Data extract =
--*--

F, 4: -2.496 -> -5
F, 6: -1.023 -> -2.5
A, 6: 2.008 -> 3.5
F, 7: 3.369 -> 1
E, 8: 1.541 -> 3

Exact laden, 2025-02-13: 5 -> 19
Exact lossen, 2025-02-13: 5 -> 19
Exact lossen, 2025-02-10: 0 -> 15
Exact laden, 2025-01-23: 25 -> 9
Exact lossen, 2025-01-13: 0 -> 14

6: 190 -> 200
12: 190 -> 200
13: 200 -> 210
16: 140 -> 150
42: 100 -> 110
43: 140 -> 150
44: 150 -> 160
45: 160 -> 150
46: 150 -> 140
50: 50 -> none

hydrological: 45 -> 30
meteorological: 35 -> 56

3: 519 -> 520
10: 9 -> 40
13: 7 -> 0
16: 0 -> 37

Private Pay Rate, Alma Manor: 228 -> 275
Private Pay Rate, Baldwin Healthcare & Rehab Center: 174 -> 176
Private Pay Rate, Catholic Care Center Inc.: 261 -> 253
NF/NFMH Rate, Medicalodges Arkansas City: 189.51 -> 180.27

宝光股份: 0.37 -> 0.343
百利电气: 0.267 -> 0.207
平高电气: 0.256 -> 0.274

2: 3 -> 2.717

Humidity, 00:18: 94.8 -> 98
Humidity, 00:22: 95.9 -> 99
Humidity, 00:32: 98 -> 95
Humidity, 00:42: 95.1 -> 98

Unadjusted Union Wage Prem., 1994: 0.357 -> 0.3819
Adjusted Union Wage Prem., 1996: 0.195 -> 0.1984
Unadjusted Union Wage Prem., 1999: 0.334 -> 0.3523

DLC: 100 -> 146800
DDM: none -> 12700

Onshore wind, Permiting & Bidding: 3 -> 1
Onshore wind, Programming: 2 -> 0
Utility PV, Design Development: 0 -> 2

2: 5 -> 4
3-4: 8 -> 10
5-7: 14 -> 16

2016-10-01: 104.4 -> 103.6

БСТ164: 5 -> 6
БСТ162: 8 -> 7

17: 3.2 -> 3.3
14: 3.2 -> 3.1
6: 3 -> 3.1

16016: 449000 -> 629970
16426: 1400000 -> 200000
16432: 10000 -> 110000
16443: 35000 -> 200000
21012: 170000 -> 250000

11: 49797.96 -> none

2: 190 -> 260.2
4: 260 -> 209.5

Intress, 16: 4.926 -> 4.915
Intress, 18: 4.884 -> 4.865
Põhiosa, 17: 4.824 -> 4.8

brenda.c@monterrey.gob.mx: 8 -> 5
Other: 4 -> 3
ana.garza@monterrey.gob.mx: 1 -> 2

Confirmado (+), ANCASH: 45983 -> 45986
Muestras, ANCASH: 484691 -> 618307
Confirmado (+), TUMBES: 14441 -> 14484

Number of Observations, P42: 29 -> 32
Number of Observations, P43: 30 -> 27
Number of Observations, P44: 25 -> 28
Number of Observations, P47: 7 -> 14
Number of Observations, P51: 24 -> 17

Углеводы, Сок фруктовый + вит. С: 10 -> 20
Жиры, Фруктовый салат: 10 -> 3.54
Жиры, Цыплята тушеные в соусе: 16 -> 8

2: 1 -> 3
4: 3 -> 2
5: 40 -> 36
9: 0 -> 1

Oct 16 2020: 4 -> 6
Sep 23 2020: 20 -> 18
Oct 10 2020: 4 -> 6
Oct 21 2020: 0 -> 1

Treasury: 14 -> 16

--*--

Request = Without omitting anything, set down all the entries above again.

Task result =
F, 4: -2.496 -> -5
F, 6: -1.023 -> -2.5
A, 6: 2.008 -> 3.5
F, 7: 3.369 -> 1
E, 8: 1.541 -> 3

Exact laden, 2025-02-13: 5 -> 19
Exact lossen, 2025-02-13: 5 -> 19
Exact lossen, 2025-02-10: 0 -> 15
Exact laden, 2025-01-23: 25 -> 9
Exact lossen, 2025-01-13: 0 -> 14

6: 190 -> 200
12: 190 -> 200
13: 200 -> 210
16: 140 -> 150
42: 100 -> 110
43: 140 -> 150
44: 150 -> 160
45: 160 -> 150
46: 150 -> 140
50: 50 -> none

hydrological: 45 -> 30
meteorological: 35 -> 56

3: 519 -> 520
10: 9 -> 40
13: 7 -> 0
16: 0 -> 37

Private Pay Rate, Alma Manor: 228 -> 275
Private Pay Rate, Baldwin Healthcare & Rehab Center: 174 -> 176
Private Pay Rate, Catholic Care Center Inc.: 261 -> 253
NF/NFMH Rate, Medicalodges Arkansas City: 189.51 -> 180.27

宝光股份: 0.37 -> 0.343
百利电气: 0.267 -> 0.207
平高电气: 0.256 -> 0.274

2: 3 -> 2.717

Humidity, 00:18: 94.8 -> 98
Humidity, 00:22: 95.9 -> 99
Humidity, 00:32: 98 -> 95
Humidity, 00:42: 95.1 -> 98

Unadjusted Union Wage Prem., 1994: 0.357 -> 0.3819
Adjusted Union Wage Prem., 1996: 0.195 -> 0.1984
Unadjusted Union Wage Prem., 1999: 0.334 -> 0.3523

DLC: 100 -> 146800
DDM: none -> 12700

Onshore wind, Permiting & Bidding: 3 -> 1
Onshore wind, Programming: 2 -> 0
Utility PV, Design Development: 0 -> 2

2: 5 -> 4
3-4: 8 -> 10
5-7: 14 -> 16

2016-10-01: 104.4 -> 103.6

БСТ164: 5 -> 6
БСТ162: 8 -> 7

17: 3.2 -> 3.3
14: 3.2 -> 3.1
6: 3 -> 3.1

16016: 449000 -> 629970
16426: 1400000 -> 200000
16432: 10000 -> 110000
16443: 35000 -> 200000
21012: 170000 -> 250000

11: 49797.96 -> none

2: 190 -> 260.2
4: 260 -> 209.5

Intress, 16: 4.926 -> 4.915
Intress, 18: 4.884 -> 4.865
Põhiosa, 17: 4.824 -> 4.8

brenda.c@monterrey.gob.mx: 8 -> 5
Other: 4 -> 3
ana.garza@monterrey.gob.mx: 1 -> 2

Confirmado (+), ANCASH: 45983 -> 45986
Muestras, ANCASH: 484691 -> 618307
Confirmado (+), TUMBES: 14441 -> 14484

Number of Observations, P42: 29 -> 32
Number of Observations, P43: 30 -> 27
Number of Observations, P44: 25 -> 28
Number of Observations, P47: 7 -> 14
Number of Observations, P51: 24 -> 17

Углеводы, Сок фруктовый + вит. С: 10 -> 20
Жиры, Фруктовый салат: 10 -> 3.54
Жиры, Цыплята тушеные в соусе: 16 -> 8

2: 1 -> 3
4: 3 -> 2
5: 40 -> 36
9: 0 -> 1

Oct 16 2020: 4 -> 6
Sep 23 2020: 20 -> 18
Oct 10 2020: 4 -> 6
Oct 21 2020: 0 -> 1

Treasury: 14 -> 16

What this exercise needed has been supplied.